Exercise task |
Please copy everything in the material from the line containing "pose: elev=109.3 azim=19.8" down to the line containing "Dot at: occluded", substituting "camera" for "pose" and leaving all else unchanged. Give only those lines, and leave the pictures out.

Dataset rows |

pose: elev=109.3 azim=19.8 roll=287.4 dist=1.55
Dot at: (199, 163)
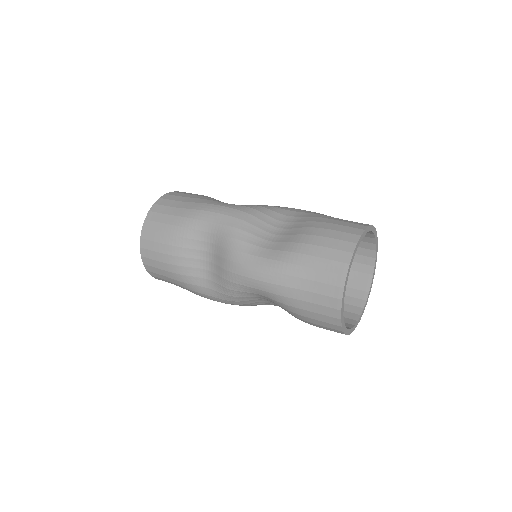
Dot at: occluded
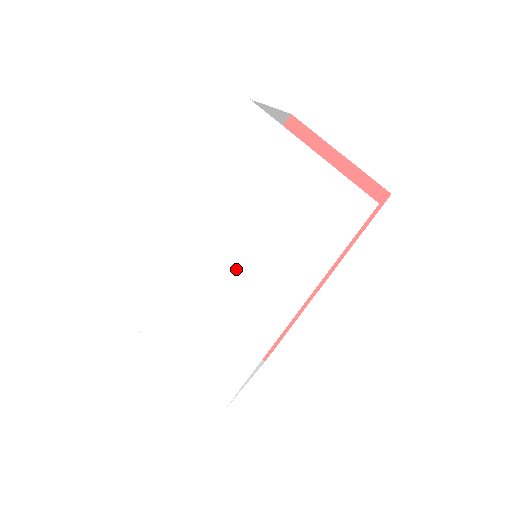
---
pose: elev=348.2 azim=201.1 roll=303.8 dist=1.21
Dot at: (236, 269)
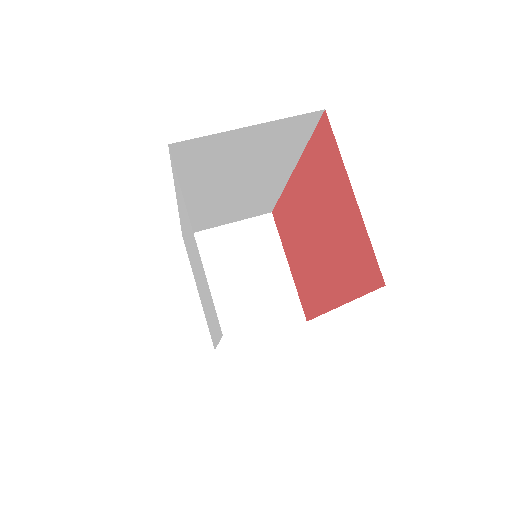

Problem solution |
camera: elev=109.3 azim=19.8 roll=287.4 dist=1.55
Dot at: (199, 163)
Dot at: occluded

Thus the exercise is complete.